Stored records:
= = = = =

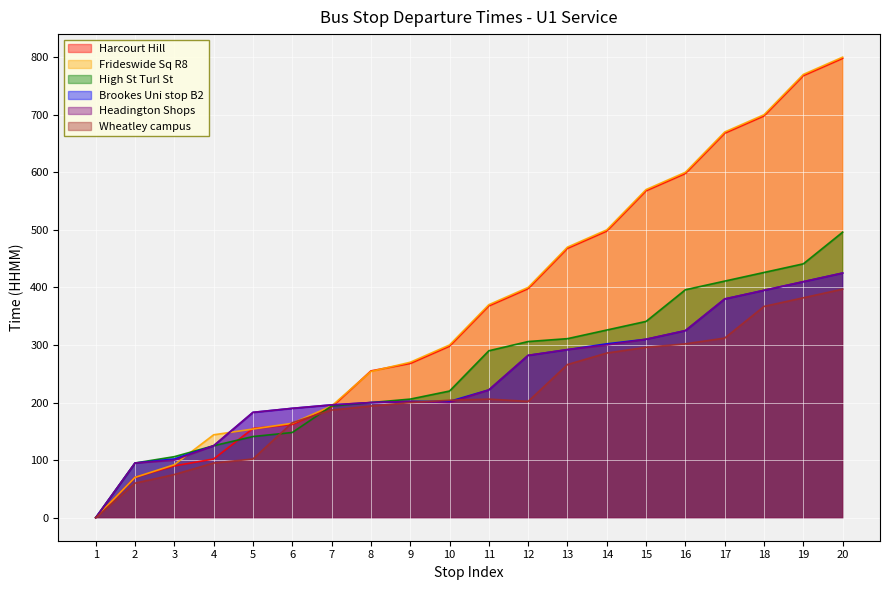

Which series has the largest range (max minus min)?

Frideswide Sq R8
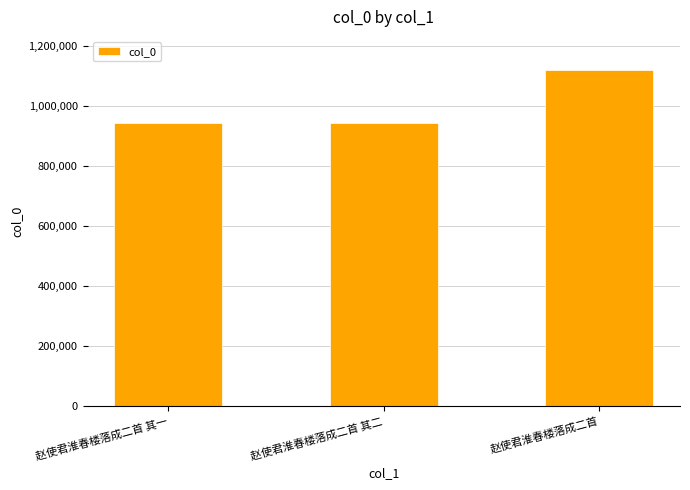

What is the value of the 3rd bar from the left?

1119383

= = = = =

* **Task details**:
Pull out every line of the records above that contains the string "value", matching case exactly.

* **Answer area**:
What is the value of the 3rd bar from the left?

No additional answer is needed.